Comprehensive Care for Pancreatic Cancer
Catholic Health Cancer Institutes across Long Island offer advanced care for pancreatic cancer.
Pancreatic cancer is one of two types.
- Exocrine pancreatic cancer is the most common type that begins in the ducts carrying pancreatic juices.
- Endocrine pancreatic (or Islet Cell) cancer starts in the pancreas cells that make hormones.
Our oncologists work closely with you to create a customized treatment plan.
Frequently Asked Questions
Early pancreatic cancer does not usually cause symptoms, but make an appointment with your doctor if you experience any of the following:
- Jaundice (yellowing of the skin and eyes)
- Dark urine
- Pale stools
- Stool that floats in the toilet
- Pain in the upper part of the belly or middle of your back that does not go away when you change your position
- Poor appetite, indigestion and nausea
- Weakness and fatigue
- Unexplained weight loss
Pancreatic cancer is more common in men than women and is more frequently diagnosed in people ages 65-74.
People with certain risk factors may be more likely to develop pancreatic cancer, including:
- Family history of pancreatic cancer
- Chronic pancreatitis
- Genetic syndromes
- Inflammation of the pancreas
People at highest risk have one or more of the following:
- Two or more blood relatives with pancreatic cancer
- Hereditary cancer syndromes (Peutz-Jeghers, Lynch Syndrome/HNPCC, MEN1 or von Hippel Lindau)
- A known mutation in the BRCA2, PALB2, ATM or p16/CDKN2A gene
- Hereditary pancreatitis
Pancreatic cancer is difficult to detect at early stages. Although a single test does not exist for screening, your doctor may recommend the following if you have certain risk factors or are showing signs and symptoms.
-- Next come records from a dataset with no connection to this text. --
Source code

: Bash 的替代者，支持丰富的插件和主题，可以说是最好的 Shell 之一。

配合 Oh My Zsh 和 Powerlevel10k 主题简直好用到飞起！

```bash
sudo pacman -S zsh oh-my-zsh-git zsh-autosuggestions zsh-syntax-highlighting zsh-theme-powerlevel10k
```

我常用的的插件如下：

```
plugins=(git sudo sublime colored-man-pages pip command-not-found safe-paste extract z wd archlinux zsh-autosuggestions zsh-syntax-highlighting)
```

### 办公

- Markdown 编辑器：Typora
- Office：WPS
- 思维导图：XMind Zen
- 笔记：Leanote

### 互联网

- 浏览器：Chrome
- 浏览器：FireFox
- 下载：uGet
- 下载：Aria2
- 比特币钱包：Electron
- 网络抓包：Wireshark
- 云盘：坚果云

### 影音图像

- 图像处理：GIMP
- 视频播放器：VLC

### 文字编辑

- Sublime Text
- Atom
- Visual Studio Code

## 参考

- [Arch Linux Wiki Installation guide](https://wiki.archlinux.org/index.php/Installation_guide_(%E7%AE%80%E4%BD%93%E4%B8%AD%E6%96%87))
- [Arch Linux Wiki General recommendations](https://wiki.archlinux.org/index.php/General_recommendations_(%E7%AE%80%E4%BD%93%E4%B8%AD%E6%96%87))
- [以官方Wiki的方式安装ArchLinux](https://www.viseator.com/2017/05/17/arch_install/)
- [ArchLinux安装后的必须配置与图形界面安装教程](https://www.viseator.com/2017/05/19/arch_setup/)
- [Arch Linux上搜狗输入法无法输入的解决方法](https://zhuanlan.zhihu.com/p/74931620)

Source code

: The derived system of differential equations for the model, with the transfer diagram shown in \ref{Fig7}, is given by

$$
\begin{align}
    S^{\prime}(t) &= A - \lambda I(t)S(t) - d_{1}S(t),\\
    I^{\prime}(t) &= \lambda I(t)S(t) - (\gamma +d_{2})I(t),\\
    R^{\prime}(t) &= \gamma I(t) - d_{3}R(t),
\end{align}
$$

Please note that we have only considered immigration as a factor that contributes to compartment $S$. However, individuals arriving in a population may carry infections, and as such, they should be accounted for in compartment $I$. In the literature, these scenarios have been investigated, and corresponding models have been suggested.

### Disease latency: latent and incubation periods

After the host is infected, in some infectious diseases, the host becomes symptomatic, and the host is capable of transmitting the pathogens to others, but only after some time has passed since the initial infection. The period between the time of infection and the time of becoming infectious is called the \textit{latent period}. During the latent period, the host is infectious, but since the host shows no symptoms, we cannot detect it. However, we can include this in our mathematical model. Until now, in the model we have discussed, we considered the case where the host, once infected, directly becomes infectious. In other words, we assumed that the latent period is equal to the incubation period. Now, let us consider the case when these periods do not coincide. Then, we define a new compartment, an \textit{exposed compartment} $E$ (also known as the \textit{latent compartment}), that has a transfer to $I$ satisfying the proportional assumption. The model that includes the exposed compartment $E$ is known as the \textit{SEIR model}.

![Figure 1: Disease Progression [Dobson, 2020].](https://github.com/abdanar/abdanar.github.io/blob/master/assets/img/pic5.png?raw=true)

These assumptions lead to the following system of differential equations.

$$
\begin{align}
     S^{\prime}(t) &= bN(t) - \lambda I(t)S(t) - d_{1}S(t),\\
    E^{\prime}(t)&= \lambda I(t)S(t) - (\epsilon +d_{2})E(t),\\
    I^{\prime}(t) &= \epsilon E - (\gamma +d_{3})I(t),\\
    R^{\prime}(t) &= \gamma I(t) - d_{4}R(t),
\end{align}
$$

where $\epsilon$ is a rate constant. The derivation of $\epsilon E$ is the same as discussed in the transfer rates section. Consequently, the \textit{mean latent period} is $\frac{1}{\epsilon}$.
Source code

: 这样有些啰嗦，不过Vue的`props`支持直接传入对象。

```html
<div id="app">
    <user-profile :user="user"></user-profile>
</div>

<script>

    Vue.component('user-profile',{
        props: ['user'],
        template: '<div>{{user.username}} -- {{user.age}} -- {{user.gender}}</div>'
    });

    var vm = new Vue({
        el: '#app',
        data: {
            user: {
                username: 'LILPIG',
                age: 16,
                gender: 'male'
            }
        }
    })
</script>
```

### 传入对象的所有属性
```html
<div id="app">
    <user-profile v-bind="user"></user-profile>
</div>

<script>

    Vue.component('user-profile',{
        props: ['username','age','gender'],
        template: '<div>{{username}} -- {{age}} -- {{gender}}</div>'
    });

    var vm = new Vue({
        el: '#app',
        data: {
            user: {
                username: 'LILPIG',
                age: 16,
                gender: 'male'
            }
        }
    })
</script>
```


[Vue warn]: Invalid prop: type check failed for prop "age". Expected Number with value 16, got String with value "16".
- Blood test to measure the level of CA-19-9 proteins, a protein released by pancreatic cancer cells
- Imaging tests such as endoscopic ultrasound and MRI
- Genetic consultation and testing
- Periodic evaluation
Treatment methods will vary depending on the cancer type and stage. Standard treatment options include:
- Surgery. Removes a tumor from the pancreas or the entire pancreas and other tissues, lymph nodes or other affected organs.
- Radiation therapy. Targets and eliminates cancer cells with high-energy radiation.
- Medical therapy. Different types of drugs, including chemotherapy, targeted therapy and immunotherapy.